STUDY QUESTIONS »
A. In the blog post below, how many monthly active users did Facebook report at the end of December 2011?
B. Continue the blog post below from its final line, the one about Thursday, keeping the same voice.

GIVEN PASSAGE »

=== Section Start ===

Wednesday, March 7, 2012

Fuck fake facts.







"Right now, there are more people on Facebook, than there were 200 years ago."

World population in 1810: 1,045,073,963 (one billion, fourty five million, seventy three thousand, nine hundred and sixty three)
Source: http://en.wikipedia.org/wiki/World_population_estimates

Facebook users as of most recent available count:  "We had 845 million monthly active users at the end of December 2011."
Source: http://newsroom.fb.com/content/default.aspx?NewsAreaId=22

That means their count is off by approximately 200,073,000. (two hundred million, seventy three thousand). That's A LOT.

That took me under a minute to look up. How can I be expected to take this video seriously if it lies to me in the first 31 seconds?

I understand that this video is for a good cause, and I support that cause. That's part of why it's so frustrating hearing that spouted as fact, just to be sensational.

Monday, January 16, 2012

New shit.

I finally wrote some new shit.



Weekly Disappointment.

It's Friday and I'm excited. The whole weekend is before me and by the end, I'll have it all figured out.

Saturday wakes me up alone. That's okay, I've still got two days to get this down.

By Sunday night I realize that I've failed again.

Monday morning means I'm starting all over again.

Tuesday afternoon means I'm exhausted. Can I keep this up?

Wednesday is hump day. No one is humping me.

Thursday means I'm almost there. Twenty-four more hours until I get it right. This time, I'll get it right.

=== Section End ===

DATA SUPPLIED »
=== Section Start ===

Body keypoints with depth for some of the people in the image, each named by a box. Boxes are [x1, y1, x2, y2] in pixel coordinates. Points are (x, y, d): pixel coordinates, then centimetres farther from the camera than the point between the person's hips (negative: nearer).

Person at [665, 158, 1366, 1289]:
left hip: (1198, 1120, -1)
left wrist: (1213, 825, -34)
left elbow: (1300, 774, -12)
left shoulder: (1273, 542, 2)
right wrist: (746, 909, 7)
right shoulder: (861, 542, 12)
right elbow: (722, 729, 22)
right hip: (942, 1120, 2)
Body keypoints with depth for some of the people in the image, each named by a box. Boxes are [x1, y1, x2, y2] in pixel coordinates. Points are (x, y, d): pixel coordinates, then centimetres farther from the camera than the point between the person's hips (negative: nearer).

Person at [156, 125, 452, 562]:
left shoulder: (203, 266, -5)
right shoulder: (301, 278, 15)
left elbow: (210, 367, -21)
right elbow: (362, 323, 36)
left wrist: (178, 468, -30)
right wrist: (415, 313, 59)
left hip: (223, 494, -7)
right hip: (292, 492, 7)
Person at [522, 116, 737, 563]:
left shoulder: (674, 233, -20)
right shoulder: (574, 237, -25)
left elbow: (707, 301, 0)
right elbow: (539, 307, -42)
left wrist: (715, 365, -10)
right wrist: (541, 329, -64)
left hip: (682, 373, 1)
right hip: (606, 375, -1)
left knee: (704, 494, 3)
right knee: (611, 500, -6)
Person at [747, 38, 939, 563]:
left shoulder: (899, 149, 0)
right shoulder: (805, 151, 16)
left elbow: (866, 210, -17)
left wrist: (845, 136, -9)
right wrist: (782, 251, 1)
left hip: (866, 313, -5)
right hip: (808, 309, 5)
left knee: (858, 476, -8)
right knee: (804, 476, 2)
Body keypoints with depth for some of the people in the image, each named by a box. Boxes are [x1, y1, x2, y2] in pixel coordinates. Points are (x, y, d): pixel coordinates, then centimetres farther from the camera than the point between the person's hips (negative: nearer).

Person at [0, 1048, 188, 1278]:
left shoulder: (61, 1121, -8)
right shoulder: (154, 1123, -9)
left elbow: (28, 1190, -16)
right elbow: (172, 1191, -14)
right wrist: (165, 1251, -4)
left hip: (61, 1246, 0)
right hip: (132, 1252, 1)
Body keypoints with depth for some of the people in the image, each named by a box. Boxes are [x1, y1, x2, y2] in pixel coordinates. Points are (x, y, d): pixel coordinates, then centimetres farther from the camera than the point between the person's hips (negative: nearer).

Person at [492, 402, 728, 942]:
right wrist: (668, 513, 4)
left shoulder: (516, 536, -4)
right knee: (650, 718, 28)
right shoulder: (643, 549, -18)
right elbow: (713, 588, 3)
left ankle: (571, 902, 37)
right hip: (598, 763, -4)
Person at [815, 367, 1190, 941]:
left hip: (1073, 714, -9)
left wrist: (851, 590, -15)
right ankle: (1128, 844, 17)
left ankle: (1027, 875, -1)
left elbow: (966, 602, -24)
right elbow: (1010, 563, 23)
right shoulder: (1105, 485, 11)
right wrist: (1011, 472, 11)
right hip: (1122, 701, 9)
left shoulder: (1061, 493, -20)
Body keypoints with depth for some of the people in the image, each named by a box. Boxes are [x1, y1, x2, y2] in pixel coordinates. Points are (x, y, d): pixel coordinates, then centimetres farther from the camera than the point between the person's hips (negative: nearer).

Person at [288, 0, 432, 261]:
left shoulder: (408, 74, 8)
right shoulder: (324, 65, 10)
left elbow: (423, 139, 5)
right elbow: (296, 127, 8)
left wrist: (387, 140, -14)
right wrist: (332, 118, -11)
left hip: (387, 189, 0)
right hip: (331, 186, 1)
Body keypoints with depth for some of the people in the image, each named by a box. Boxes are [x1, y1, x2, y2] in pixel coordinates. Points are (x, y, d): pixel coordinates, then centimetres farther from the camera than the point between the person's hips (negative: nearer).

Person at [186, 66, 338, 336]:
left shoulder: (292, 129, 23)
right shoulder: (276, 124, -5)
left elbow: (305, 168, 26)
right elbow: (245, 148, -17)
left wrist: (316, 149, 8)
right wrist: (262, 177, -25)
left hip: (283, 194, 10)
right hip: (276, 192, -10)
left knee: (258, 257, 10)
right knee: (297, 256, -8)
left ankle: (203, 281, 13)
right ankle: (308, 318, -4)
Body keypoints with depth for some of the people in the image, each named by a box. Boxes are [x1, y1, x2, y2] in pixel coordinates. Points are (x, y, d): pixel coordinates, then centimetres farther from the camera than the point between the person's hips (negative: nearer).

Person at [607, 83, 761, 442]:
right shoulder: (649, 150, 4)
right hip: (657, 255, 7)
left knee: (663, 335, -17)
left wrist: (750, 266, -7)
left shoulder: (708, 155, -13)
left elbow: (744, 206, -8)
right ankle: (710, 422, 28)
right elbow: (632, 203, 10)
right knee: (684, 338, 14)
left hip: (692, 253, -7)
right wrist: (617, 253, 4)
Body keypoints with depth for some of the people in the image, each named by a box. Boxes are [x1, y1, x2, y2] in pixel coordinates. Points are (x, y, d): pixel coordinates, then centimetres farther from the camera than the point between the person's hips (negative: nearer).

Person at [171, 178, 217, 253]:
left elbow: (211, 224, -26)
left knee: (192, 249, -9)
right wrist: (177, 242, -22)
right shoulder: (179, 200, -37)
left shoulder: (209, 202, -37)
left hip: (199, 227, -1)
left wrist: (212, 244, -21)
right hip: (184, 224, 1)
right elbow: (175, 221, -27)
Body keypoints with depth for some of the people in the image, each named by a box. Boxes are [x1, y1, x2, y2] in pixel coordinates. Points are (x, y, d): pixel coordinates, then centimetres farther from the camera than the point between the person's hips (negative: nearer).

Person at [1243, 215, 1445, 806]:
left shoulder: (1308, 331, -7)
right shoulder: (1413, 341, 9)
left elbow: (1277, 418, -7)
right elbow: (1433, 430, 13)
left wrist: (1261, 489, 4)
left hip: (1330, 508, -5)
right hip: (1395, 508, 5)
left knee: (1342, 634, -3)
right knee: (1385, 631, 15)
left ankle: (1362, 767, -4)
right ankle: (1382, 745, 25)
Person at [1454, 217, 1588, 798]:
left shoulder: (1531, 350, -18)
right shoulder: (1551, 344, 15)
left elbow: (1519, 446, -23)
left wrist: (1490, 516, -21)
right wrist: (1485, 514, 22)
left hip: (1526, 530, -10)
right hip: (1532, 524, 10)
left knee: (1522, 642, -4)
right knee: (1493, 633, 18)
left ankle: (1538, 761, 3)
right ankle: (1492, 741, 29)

=== Section End ===

ANSWERS FOR EACH ITEM »
A. 845 million.

B.
----------------------------------------------------
Original @:
~lifeindecember @ dA



Some day.
Some days are tough, Some days are easy.

Some days, the rough stuff almost kills me.
Some days, I have so much fun that it hurts.

Some days, I'm crying my eyes out.
Some days, I've got my arms around a beautiful girl.

Some days, I feel so alone.
Some days, my friends are everywhere.

Some days, all I want is a different day.
Some days, all I want is for the day to never end.

I wish life would make up it's mind.

Some days, I don't think I'll ever find love. And some day, I'll find you.

----------------------------------------------------
Original @:
~lifeindecember @ dA     



I told you, I wrote new shit.

Wednesday, November 9, 2011

Fsck.

It's been awhile. I haven't done this with any regularity for QUITE some time. I've been through some rough shit in the last two months (including this morning). I don't want to talk about that though. Instead, I'm going to try to start doing daily logs again. Try to express myself some more. Get back to writing. Not just shitty poetry but short stories and maybe even a screenplay or comic book. We'll see. Point is, I need to start putting myself out there again. Hopefully there's a response.



eeeeeeeeeeeeemmmmmmmmmmooooooooooo

Tuesday, July 5, 2011

On the road again.

Today I'm flying to Georgia again to visit Mom and Keven. We'll be hitting up Universal, (hopefully) a Braves game and Stone Mountain, among other things.

I'm in the Rhinelander airport now and I'll have plenty of travel and waiting time on the trip. I have a three hour layover between Minneapolis and Georgia, then an eight hour drive to Florida tomorrow, plus all the flight time back Sunday. Feel free to txt me to keep me busy.

I'll have pics from the whole thing up when I get back.

Later on fools!

Monday, May 30, 2011

Shades of Myself.

Another night come and gone and I had no sleep to give it.

I lay on my side, watching the rain fall. I see the oak outside and the lighting behind it. I feel the thunder in my chest but at least it's something. I've been here all day. I can hear the birds now and the stars are fading. The relentless sun has come to take them from me.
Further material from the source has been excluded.